Tanggung jawab Pertamina dalam peristiwa itu sudah diatur dalam pasal 53 Undang-Undang No.32/2009 tentang Perlindungan dan Pengelolaan Lingkungan Hidup (PPLH), pasal 15 dan 16 Peraturan Pemerintah No.19/1999 tentang Pengendalian Pencemaran dan/atau Perusakan Laut, dan pasal 11 Peraturan Presiden No.109/2006 tentang Penanggulangan Keadaan Darurat Tumpahan Minyak di Laut.

Sementara itu, Kepala Divisi Pesisir dan Maritim Indonesian Center for Enviromental Law (ICEL) Ohiongyi Marino menyebutkan, kesalahan Pertamina dalam peristiwa tersebut, adalah tidak adanya peringatan kepada masyarakat pesisir Karawang untuk menghindari area tumpahan minyak. Padahal, peringatan tersebut menjadi amanah dari UU 32/2009 tentang PPLH.

“Sesuai pasal 53 UU 32/2009, Pertamina diwajibkan untuk melaksanakan isolasi area, penghentian sumber pencemaran, dan cara lainnya,” ungkapnya.

Atas kelalaian tersebut, ICEL mendesak Pertamina bersama-sama dengan Pemerintah untuk melakukan pemeriksaan kesehatan terhadap masyarakat pesisir yang terdampak peristiwa tersebut, terutama masyarakat yang ada di pesisir Karawang. Pemeriksaan itu wajib dilakukan, karena mereka terlanjur terkontaminasi minyak mentah yang berpotensi bisa mengganggu kesehatan.

Selain penanggulangan, Marino mengatakan, berdasarkan Pasal 54 UU PPLH, Pertamina berkewajiban melakukan upaya pemulihan dengan terlebih dahulu menyusun rencana pemulihan yang mendapat persetujuan dari Pemerintah. Juga, upaya penanggulangan dan pemulihan harus dibuka secara transparan kepada publik dengan target masyarakat Pesisir Karawang.

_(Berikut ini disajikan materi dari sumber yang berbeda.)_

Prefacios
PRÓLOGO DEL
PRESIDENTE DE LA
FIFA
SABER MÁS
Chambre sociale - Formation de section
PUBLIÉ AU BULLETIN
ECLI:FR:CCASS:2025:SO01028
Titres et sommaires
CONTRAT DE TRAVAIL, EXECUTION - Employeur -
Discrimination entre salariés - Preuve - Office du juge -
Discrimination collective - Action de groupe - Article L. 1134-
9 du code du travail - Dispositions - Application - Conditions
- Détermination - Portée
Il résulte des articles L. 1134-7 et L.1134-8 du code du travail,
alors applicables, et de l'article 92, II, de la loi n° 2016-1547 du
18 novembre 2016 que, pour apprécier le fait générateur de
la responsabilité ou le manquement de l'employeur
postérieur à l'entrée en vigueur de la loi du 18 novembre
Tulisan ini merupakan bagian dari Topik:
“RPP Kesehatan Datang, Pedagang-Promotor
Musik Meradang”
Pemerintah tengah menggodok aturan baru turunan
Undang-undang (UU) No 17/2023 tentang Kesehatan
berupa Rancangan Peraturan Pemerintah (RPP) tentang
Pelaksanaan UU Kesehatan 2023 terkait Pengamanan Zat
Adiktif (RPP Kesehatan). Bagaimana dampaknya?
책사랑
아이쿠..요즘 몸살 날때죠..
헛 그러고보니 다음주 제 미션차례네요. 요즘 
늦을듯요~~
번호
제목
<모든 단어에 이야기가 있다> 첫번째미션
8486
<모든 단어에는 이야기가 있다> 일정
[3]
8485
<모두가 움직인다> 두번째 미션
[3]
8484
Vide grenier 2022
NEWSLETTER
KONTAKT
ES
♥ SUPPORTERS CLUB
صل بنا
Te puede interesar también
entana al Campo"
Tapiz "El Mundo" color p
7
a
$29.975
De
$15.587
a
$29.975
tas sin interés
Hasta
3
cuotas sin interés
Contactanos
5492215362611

“Karena masyarakat pesisir Karawang adalah pemangku kepentingan utama di daerah situ,” pungkas dia.

 

Ceceran limbah padat B3 dari tumpahan minyak yang berasal dari semburan sumur minyak lepas pantai millik PT Pertamina Hulu Energi Offshore North West Java (PHE ONWJ) di perairan Karawang, Jabar, pada Juli 2019. Foto : KIARA/Mongabay Indonesia

 

Operasi Darurat Pertamina

Sebelumnya PT Pertamina (Persero) telah menyatakan keadaan darurat operasi dalam penanganan kebocoran minyak dan gas di sekitar anjungan lepas pantai YYA-1 milik PHE ONWJ.

Direktur Hulu Pertamina Dharmawan H Samsu seperti dikutip dari tirto.id menjelaskan Pertamina telah membentuk Incident Management Team (Crisis Team) di Jakarta dan di Karawang, yang bertugas menangani tumpahan minyak, penanganan gas dengan spray, pengeboran untuk mematikan sumur, serta penanganan di anjungan.

Untuk itu, Pertamina juga telah memobilisasi 29 kapal, 3.500 meter oil boom offshore, 3.000 meter oil boom shoreline, dan 700 meter fishnet di pesisir pantai terdampak.

Menurut Dharmawan, untuk menghentikan sumber gas dan oil spill dengan cara mematikan sumur YYA-1, diperkirakan memerlukan waktu sekitar 8 minggu sejak hari ini atau 10 minggu sejak dinyatakan kondisi darurat.

“Demi memaksimalkan penanganan sumur YYA-1, saat ini Pertamina telah melibatkan Boot & Coots, perusahaan dari AS yang memiliki proven experience dalam kasus serupa dengan skala yang lebih besar, seperti di Gulf of Mexico,” ujar Dharmawan dalam konferensi pers di kantor pusat Pertamina, Jumat (26/7/2019).